→ **PAGE TEXT**
Getting back into the routine of life back home. Some powerful gifts came my way.
One of my meditator/Adyashanti friends offered to give me $5000 for the deductible for my insurance, so I could start getting treatments paid for by the plan. She also offered free energetic healings and her partner is giving me free qigong healings.
Saw my roommate and talked to him about the trip to Hawaii. He wanted to know how I have been monitoring the tumor. I said that I was researching ways to monitor, but haven’t found anything sustainable. I told him how one test cost $500.
“I don’t have a lot of money, Kozo. But I will give you $500 if it will help you assess your progress,” he said.
I am just amazed how people are offering whatever they have to help me on this journey. It really makes me believe in the gift ecology that I am trying to practice.
Divine Text Message
Another friend sends me beautiful photos via text message. She knows I love clouds, so she sent me a cloud photo with the caption, “Look Up!”
I looked up and took this photo.

→ **DATASET**

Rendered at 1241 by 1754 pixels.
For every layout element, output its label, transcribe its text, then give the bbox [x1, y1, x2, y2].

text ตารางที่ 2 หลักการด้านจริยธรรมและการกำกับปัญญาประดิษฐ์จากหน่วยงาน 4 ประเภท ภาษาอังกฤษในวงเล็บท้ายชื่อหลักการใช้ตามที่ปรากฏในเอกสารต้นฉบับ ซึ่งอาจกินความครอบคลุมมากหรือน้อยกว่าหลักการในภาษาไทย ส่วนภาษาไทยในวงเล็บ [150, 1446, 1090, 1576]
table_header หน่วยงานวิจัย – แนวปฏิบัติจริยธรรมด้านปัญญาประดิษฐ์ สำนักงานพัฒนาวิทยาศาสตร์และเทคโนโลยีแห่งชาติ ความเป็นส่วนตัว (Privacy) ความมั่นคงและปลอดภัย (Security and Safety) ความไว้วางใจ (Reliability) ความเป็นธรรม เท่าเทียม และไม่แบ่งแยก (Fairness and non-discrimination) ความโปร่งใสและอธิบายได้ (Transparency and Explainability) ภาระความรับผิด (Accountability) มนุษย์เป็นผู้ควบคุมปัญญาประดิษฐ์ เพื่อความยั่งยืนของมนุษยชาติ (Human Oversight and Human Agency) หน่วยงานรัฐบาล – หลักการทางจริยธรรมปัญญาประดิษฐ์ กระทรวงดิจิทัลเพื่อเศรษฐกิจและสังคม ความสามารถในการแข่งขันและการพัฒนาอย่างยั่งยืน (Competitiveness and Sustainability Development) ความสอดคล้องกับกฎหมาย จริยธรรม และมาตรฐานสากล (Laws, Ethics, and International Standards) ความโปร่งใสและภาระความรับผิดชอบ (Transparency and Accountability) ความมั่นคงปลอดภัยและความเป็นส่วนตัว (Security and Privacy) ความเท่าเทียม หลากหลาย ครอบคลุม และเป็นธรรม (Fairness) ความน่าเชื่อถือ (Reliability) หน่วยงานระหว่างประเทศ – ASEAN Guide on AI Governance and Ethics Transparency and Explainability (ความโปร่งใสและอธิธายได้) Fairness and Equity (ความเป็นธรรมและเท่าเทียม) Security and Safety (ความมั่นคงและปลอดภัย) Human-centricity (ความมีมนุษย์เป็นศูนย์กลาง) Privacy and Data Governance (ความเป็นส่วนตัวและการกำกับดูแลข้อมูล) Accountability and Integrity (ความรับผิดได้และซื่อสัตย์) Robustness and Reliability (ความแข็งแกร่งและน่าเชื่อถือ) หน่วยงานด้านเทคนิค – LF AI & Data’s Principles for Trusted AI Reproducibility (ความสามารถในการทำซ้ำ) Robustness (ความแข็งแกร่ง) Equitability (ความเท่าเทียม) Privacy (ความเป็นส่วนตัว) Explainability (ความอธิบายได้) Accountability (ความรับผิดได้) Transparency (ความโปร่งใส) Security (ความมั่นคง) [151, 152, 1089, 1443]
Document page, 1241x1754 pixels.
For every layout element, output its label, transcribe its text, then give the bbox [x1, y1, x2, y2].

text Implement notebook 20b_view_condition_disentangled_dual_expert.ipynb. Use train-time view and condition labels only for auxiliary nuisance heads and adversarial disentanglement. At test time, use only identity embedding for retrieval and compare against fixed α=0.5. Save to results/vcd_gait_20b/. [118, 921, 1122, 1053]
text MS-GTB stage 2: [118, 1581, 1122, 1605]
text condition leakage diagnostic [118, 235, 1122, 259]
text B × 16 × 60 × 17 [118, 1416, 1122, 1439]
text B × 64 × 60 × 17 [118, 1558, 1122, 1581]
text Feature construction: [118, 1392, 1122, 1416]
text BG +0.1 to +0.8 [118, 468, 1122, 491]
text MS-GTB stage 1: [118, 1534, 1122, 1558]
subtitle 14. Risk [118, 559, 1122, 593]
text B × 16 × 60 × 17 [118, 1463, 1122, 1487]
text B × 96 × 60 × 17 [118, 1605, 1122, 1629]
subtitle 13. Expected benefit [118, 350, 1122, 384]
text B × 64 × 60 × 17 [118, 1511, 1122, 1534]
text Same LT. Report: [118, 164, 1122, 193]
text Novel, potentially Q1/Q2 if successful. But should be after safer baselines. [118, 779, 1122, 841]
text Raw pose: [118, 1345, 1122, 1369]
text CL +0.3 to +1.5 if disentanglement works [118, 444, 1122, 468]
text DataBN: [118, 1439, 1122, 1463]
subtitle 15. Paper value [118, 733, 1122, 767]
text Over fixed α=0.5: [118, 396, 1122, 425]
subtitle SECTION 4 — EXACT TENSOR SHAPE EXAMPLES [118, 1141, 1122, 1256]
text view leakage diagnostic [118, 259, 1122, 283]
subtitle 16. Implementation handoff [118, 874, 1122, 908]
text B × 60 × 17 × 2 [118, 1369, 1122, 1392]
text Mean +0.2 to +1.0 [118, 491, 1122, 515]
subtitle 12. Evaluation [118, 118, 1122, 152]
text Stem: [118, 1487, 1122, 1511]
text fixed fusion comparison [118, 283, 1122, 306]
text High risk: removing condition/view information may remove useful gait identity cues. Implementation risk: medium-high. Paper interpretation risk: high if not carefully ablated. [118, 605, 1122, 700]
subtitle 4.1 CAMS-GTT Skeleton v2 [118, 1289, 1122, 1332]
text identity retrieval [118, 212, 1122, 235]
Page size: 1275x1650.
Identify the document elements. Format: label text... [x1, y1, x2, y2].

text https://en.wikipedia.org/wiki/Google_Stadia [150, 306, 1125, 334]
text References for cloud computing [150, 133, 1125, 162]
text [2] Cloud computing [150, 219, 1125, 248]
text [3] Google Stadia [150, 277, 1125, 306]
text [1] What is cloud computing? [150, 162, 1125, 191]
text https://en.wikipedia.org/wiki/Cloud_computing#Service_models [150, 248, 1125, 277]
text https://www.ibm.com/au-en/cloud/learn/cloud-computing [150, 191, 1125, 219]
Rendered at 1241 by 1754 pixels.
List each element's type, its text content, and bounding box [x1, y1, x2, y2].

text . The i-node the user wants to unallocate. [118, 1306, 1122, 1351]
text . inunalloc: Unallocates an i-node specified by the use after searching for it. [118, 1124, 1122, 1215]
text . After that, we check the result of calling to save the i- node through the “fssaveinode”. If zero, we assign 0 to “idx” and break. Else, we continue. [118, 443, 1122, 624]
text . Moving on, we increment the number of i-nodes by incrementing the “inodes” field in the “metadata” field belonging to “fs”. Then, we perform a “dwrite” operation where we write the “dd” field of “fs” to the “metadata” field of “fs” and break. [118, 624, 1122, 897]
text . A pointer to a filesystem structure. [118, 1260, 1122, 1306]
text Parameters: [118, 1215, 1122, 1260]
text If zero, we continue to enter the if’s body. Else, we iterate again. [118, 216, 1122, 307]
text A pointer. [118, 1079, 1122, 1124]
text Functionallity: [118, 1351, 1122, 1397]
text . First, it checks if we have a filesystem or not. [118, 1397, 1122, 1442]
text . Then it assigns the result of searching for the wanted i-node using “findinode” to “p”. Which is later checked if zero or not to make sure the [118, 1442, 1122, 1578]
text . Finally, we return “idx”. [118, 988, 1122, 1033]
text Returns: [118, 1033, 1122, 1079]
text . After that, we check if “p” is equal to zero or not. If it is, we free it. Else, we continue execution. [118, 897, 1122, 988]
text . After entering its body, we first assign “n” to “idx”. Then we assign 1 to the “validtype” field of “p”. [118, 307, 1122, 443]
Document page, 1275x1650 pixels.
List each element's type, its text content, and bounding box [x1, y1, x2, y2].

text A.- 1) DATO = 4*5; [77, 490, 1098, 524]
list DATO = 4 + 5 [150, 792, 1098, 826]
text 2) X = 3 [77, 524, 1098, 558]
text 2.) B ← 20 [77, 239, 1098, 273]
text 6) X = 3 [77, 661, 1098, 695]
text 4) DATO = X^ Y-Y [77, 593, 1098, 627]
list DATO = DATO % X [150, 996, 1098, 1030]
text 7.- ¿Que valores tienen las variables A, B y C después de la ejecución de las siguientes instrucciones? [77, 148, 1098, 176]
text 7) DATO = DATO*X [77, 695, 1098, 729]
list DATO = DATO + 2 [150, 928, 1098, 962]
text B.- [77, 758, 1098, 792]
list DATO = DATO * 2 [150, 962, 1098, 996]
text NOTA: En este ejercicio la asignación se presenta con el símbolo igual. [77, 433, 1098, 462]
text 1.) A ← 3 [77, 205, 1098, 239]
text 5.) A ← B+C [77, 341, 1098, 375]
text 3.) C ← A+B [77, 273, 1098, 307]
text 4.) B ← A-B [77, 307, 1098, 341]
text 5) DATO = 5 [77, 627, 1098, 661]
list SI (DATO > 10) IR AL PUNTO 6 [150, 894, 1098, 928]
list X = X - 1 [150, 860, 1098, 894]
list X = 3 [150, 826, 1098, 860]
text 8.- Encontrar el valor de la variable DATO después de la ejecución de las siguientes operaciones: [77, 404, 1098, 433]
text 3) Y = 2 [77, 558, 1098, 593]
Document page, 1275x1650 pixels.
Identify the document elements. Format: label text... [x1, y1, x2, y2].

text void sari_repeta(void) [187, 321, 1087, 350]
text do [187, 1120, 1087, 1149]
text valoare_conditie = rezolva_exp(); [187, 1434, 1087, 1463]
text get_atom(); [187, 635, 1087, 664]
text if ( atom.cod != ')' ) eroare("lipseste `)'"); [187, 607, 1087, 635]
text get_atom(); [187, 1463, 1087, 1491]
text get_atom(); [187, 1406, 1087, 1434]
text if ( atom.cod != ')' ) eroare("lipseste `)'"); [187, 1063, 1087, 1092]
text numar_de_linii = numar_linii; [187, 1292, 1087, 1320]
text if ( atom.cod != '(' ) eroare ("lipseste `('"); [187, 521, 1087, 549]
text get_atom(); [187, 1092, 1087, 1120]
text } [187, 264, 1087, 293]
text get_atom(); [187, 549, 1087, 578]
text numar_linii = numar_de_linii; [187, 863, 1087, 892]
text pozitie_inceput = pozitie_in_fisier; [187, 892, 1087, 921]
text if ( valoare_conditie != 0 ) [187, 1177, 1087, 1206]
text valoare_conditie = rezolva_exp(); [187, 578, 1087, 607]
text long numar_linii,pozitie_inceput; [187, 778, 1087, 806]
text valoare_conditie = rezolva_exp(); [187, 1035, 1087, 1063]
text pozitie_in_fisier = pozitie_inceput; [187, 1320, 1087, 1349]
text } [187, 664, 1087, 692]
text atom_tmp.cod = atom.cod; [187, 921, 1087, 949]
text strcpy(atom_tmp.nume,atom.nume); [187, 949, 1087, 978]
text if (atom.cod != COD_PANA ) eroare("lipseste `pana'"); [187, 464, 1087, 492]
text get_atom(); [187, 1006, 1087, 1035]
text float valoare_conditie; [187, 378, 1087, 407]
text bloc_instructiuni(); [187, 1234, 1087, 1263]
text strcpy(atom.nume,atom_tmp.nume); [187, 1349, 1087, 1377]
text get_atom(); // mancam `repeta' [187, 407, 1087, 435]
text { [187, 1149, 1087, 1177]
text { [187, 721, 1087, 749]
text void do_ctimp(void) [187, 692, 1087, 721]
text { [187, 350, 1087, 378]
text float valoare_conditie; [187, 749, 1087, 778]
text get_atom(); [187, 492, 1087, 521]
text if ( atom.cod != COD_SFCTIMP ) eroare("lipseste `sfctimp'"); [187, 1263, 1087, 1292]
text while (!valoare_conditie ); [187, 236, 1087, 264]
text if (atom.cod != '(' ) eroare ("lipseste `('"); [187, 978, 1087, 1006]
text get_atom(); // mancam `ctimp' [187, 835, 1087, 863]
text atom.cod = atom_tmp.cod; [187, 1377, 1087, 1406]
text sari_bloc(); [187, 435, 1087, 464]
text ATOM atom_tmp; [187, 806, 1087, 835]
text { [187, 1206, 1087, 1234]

→ **WHAT YOU NEED TO DO**
• 1. Answer these questions from the text about gifts received back home:
(a) How much money did the meditator friend offer, and for what?
(b) What did one test for monitoring the tumor cost?
(c) What caption came with the cloud photo?
• 2. Please resume the text about gifts received back home, starting after its last sentence.
The data comes from a different source than the text about gifts received back home.

→ **ANSWERS FOR THE EXERCISE**
• 1.
(a) $5000, for the deductible for the insurance.
(b) $500.
(c) "Look Up!"

• 2.
I like how it puts into perspective man-made obstructions to the Divine. It helps me realize that in the larger picture, this tumor is a tiny man-made obstruction in hands of the Divine.
I got some feedback from the workshop I gave in Hawaii via facebook.
“Yesterday was one of the most beautiful days in my life… 🙏🏻❤
Thank you Makala Kozo Hattori to share with us your healing experience with Aloha Spirit… ❤
I am so grateful for this opportunity, to be part of your workshop and to learn more about this powerfull way to live our lifes…Live with Aloha. Everywhere, Everytime with Everyone… ❤🙏🏻❤
A – Akahai, meaning kindness (grace)
L – Lokahi, meaning unity (unbroken)
O – ‘Olu’olu, meaning agreeable (gentle)
H – Ha’aha’a, meaning humility (empty)
A – Ahoniu, meaning patience (waiting for the moment)
#aloha #alohaspirit #livealoha #workshop #imsograteful #amazingday #lucktoliveinhawaii #lifeisbetterinhawaii”
Love all the emoticons and the hashtags at the end. #imsograteful
Attended Awakin Circle last night and basked in the circle wisdom. One participant shared that he stopped asking “Why me?” and started asking “What is the blessing in this event?” Another in the circle talked about his failure pruning a tree. He said that in the end, he realized that his job was to nurture and water the tree, not cut or control it. Great perspective on botany and cancer.
One of the regulars shared how she refused conventional medicine with a debilitating disease. After years of alternative treatment, she just got test results back that made her doctor view healing through new eyes.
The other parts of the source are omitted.